I'd delivered my baby on 5th of May. That day also is the day where I really hurted everyone that concerned about me. I delivered my baby at 11.50am and I'm out from the labour room around 1.30pm. All my family members that know were worrying about me at outside of the labour room. At out of sudden, Aunt Christine asked me why I still contact with him? They'd messaged him and asked him to come but all of his excuses were given. My heart was really pain and I don't know what to do. Since then, I never get any message from him and I don't even text him at all.
At around 7pm on the day I'd deliver, I went to the baby's room and asked form the nurse to see my baby. That was the time I really look at my baby. My own baby!!! But he will be giving away!

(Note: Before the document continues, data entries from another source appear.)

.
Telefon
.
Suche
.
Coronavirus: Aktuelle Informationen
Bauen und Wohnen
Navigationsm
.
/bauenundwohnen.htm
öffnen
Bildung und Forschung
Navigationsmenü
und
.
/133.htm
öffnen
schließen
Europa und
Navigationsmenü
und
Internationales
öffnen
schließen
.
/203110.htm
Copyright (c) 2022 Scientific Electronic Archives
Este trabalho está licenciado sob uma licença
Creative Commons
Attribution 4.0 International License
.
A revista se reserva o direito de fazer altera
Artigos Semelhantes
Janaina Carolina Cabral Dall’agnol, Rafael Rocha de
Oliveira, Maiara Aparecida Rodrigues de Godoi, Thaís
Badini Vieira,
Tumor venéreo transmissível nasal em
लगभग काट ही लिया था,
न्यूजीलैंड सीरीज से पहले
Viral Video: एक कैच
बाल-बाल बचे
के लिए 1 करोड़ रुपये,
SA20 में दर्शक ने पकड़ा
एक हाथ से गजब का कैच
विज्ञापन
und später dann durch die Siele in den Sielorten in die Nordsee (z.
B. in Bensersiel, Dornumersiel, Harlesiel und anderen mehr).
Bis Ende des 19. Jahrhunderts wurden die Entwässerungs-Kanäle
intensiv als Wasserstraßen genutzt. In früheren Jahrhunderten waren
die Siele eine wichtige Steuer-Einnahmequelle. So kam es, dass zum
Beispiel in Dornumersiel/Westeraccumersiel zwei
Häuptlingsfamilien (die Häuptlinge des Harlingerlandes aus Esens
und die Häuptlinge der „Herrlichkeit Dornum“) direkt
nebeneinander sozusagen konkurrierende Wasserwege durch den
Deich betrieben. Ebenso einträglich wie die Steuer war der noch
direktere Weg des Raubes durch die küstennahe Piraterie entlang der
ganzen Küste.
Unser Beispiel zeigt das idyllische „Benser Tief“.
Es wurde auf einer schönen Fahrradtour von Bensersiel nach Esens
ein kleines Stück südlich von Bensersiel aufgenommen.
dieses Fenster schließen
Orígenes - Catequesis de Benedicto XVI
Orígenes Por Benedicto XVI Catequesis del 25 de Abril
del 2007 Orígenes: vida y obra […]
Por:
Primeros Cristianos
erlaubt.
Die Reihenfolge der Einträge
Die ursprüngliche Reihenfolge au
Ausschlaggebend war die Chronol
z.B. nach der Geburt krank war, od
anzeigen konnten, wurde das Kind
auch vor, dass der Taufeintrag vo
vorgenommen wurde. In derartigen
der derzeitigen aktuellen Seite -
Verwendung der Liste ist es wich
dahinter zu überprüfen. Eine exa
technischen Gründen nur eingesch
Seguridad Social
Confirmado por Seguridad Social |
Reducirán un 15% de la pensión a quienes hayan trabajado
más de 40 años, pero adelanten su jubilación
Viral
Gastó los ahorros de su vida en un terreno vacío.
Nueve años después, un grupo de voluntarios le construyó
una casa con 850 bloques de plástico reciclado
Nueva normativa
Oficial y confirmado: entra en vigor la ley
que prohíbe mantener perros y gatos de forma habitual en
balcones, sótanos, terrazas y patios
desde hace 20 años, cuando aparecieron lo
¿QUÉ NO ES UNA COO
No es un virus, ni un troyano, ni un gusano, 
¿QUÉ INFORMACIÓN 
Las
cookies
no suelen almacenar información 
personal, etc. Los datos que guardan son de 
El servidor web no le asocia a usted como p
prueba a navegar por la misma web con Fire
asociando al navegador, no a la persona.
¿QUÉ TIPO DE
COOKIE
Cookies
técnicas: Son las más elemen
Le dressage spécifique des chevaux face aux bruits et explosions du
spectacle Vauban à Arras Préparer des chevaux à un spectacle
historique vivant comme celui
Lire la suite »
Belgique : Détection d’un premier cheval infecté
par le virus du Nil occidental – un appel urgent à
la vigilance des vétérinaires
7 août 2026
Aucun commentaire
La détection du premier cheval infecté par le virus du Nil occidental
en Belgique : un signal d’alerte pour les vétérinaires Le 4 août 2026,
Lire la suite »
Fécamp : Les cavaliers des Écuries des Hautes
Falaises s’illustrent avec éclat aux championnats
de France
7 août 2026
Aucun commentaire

On the 7th of May, I'm allowed to go back home. It also the day I'm going to be apart with my baby boy. Once I wake up in the morning, I'm anxiously waiting for the time to pass. At 10am, I went to the baby room to see my baby but my baby have to put under the UV light due to the skin getting yellowish. So, I just able to see my baby that the eyes been warped. I'd waited for the whole day but still can't see my baby. I'd been waiting for the whole day for the person that going to adopt my baby to come to pay for my bills.
At around 4pm, I knew it. That's the lady that came to take my baby away. At first my room's door was keep open 'cause I wished to see the person that going to adopt my baby. Then, mom shut the door so that they can easily bring the baby out. So I peep from the window and I saw the nurse giving my baby to the lady in the car and I told mom. I knew that they will love him very much but I can't really bear the pain that my baby is leaving me.. I'd tried to not to cry but my tears just can't stop and keep on falling.
Yesterday I "curi-curi" read the messages between him and sis from my phone. And it really hurt me once again. Yesterday afternoon also I told mom that I wish to keep a photo of my baby but mom said just let it go and don't keep it anymore.
I don't know why but it really hurt my heart. I promised to myself from the day my baby left me, I'll changed and forget about the past. After this one month of time, I'll be having a new life.
Lastly, my baby will always in my heart and I will pray for him wishing he will be having a great health with a happy life.